C. The primary characteristics of the Services, as agreed upon between you and NYLA Technologies LLC will remain available to you during the Terms Period.

D. For Customers who reside in Germany, the following shall apply in relation to Warranties.

a. NYLA Technologies LLC warrants that for a period of 12 months from that date on which you enter into this Agreement, the Services will materially comply with the specifications as agreed upon between you and NYLA Technologies LLC;

b. Any and all further warranties are excluded.

E. Despite Section 9.4 (Disputes) above, you will have a reasonable period from the date of any charge to dispute such charge.

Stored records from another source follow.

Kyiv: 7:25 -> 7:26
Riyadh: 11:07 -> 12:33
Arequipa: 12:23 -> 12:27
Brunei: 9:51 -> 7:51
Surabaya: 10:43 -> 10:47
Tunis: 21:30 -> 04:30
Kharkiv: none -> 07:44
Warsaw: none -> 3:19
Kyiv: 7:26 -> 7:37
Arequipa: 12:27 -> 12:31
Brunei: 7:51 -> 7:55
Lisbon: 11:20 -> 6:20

F. The following shall apply in relation to the limitation of liability:

a. The Parties shall only be fully liable for intent and gross negligence as well as damages caused by injury to life, body or health;

 

b. In an event of slight negligence, the Parties shall be liable only for breaches of a material contractual obligation (cardinal duty). A "cardinal duty" in the sense of this provision is an obligation whose fulfillment makes the processing of this Agreement possible in the first place and on the fulfillment of which the other Party may therefore generally rely;

 

c. In any of the above mentioned cases, the Parties shall not be liable for any lack of commercial success, lost profits and indirect damages

 

d. Liability in accordance with the above clauses shall be limited to the typical, foreseeable damages: and

 

e. Except where otherwise stated in this Agreement, the Parties shall not be liable for any loss or damage or any costs, expenses or other claims including without limitation loss of profit, business, revenue, goodwill or anticipated savings, loss of any data or information and/or special or indirect loss or consequential loss or otherwise which arise out of or in connection with this Agreement

G. NYLA Technologies LLC may amend or modify this Agreement from time to time, in which case the new Agreement will supersede prior versions. NYLA Technologies LLC will notify Customer via e-mail not less than 30 days prior to the effective date of any such amendment or modification and will inform you about the intended amendments or modifications. If you do not object to the amendment or modification within 30 days from aforementioned notice, such non-objection may be relied upon by NYLA Technologies LLC as your consent to any such amendment. NYLA Technologies LLC will inform you about your right to object and the consequences of non-objection with the aforementioned notice.